In 1966, the neighbouring parish of St. John the Evangelist was closed, and the new parish of St. James and St. John, was formed, the congregation worshipping at St. James. The parish was dissolved around 1986, and the former St. James Church was sold to an evangelical church. Following this, the church was stripped of its windows, altars, marble communion rail, pipe organ, and other artifacts. It was also whitewashed, destroying its historic murals.

St. James the Less Roman Catholic Church was listed on the National Register of Historic Places in 1982.

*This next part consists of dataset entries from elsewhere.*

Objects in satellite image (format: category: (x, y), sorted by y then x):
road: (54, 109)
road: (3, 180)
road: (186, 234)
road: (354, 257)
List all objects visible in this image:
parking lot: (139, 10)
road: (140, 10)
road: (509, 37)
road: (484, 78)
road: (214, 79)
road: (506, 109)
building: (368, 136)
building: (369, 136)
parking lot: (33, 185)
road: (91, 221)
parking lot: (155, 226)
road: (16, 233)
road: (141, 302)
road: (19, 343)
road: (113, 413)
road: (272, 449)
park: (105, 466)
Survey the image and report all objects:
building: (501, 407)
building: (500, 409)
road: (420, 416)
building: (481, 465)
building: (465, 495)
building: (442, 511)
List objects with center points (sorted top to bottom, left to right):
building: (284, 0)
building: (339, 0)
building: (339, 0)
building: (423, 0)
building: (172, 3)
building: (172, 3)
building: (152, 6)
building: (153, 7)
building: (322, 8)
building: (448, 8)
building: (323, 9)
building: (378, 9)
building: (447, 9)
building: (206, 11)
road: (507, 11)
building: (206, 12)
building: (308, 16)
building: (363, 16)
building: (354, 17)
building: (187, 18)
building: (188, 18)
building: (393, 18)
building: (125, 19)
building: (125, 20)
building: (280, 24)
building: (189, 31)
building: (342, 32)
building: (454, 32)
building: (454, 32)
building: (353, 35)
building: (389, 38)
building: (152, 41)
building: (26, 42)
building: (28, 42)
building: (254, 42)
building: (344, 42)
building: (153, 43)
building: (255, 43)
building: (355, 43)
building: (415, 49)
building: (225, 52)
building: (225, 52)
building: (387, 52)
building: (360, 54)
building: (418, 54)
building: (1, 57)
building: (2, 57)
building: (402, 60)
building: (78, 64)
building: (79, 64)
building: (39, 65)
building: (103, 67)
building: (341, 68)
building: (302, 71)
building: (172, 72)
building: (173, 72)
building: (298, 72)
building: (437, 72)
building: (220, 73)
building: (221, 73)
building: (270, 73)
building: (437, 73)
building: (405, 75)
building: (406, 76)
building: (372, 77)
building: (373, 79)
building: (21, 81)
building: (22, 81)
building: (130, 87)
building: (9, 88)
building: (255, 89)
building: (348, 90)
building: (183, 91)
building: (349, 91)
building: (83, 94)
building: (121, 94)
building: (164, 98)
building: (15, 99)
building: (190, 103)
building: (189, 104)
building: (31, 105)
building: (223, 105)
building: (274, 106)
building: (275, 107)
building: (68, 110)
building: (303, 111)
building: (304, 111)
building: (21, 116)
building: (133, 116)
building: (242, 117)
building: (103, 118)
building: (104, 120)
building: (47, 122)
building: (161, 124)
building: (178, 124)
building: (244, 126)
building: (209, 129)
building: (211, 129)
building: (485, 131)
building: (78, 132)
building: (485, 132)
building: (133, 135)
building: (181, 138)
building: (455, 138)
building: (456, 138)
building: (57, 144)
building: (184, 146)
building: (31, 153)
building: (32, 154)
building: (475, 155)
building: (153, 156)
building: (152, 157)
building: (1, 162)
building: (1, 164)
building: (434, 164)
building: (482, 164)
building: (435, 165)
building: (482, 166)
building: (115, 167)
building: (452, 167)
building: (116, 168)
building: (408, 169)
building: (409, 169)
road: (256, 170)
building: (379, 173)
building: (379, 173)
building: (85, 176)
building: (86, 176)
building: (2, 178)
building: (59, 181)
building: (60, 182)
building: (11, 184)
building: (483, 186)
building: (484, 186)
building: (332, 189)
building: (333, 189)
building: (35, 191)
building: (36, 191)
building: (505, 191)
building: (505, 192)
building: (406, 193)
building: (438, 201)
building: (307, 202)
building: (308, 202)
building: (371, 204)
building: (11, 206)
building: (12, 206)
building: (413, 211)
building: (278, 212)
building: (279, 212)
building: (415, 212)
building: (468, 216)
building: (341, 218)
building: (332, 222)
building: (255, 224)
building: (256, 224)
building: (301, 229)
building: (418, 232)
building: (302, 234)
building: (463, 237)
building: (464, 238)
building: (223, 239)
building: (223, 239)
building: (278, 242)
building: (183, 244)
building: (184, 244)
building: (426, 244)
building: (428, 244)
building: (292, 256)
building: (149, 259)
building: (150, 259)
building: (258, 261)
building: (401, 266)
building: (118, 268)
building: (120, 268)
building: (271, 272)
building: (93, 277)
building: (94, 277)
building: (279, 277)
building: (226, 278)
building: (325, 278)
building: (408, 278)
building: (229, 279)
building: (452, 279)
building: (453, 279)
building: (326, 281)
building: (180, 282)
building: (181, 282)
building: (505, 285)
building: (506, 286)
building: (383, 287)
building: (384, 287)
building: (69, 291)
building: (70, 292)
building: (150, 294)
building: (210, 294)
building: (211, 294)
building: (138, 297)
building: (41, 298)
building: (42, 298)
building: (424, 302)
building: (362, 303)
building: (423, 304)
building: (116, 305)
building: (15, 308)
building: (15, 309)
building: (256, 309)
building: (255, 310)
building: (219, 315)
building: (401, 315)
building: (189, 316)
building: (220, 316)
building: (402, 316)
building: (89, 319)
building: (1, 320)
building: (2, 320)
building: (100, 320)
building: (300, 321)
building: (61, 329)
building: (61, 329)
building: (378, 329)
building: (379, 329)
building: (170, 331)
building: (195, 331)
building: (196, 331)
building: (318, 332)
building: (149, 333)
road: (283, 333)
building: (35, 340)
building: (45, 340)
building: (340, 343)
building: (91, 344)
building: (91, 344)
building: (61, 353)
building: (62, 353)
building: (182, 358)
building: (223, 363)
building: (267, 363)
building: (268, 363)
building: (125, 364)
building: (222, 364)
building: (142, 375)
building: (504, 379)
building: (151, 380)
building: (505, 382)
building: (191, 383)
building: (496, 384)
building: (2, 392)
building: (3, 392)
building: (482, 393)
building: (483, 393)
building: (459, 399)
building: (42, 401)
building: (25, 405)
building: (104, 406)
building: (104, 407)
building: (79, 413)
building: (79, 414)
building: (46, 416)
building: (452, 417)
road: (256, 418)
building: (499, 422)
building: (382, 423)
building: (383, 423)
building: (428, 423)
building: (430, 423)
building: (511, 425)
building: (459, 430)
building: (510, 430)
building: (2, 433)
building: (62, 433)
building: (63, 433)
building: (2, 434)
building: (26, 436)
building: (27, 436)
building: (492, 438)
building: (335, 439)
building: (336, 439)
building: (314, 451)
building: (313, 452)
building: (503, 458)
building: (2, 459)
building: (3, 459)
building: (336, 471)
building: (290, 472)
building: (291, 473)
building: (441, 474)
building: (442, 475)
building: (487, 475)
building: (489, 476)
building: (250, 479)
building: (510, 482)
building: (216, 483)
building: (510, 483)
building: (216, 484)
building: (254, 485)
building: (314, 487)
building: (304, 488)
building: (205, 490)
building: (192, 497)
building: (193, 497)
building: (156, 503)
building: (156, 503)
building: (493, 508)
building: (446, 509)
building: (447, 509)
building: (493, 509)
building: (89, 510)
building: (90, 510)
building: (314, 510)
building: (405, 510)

On the morning of March 28, 2020, the church had a devastating fire that resulted in the destruction of the steeple of the church.

==Description==
The church is an early work of George A. Frederick (1842-1924), a prolific and prominent architect in Baltimore who designed various buildings in the city including the Baltimore City Hall in 1875. It is a High Victorian Gothic influenced brick structure with Romanesque Revival overtones built 1865-67. It has a tall central tower and featured an ornate interior with marble sculpture and murals. The church is 184 feet long, 65 feet wide, and the ceiling is 51 feet from the floor. The steeple, at 256 feet, is the second tallest church tower in the city (next to First and Franklin Street Presbyterian Church at West Madison Street and Park Avenue, in Mount Vernon-Belveere neighborhood, constructed 1875) and dominates Old East Baltimore. The cross surmounting the spire is 10 feet tall. The largest of the four bells in the tower weighs 5000 pounds and was cast by McShane of Baltimore in 1885. The tower clock was installed during the same year.

The 25 foot-high Mayer windows were installed in 1891. The interior features three large interior murals painted about 1886 by the German-born artist William Lamprecht and marble sculpture work by the Baltimore sculptor Joseph Martin Sudsburg.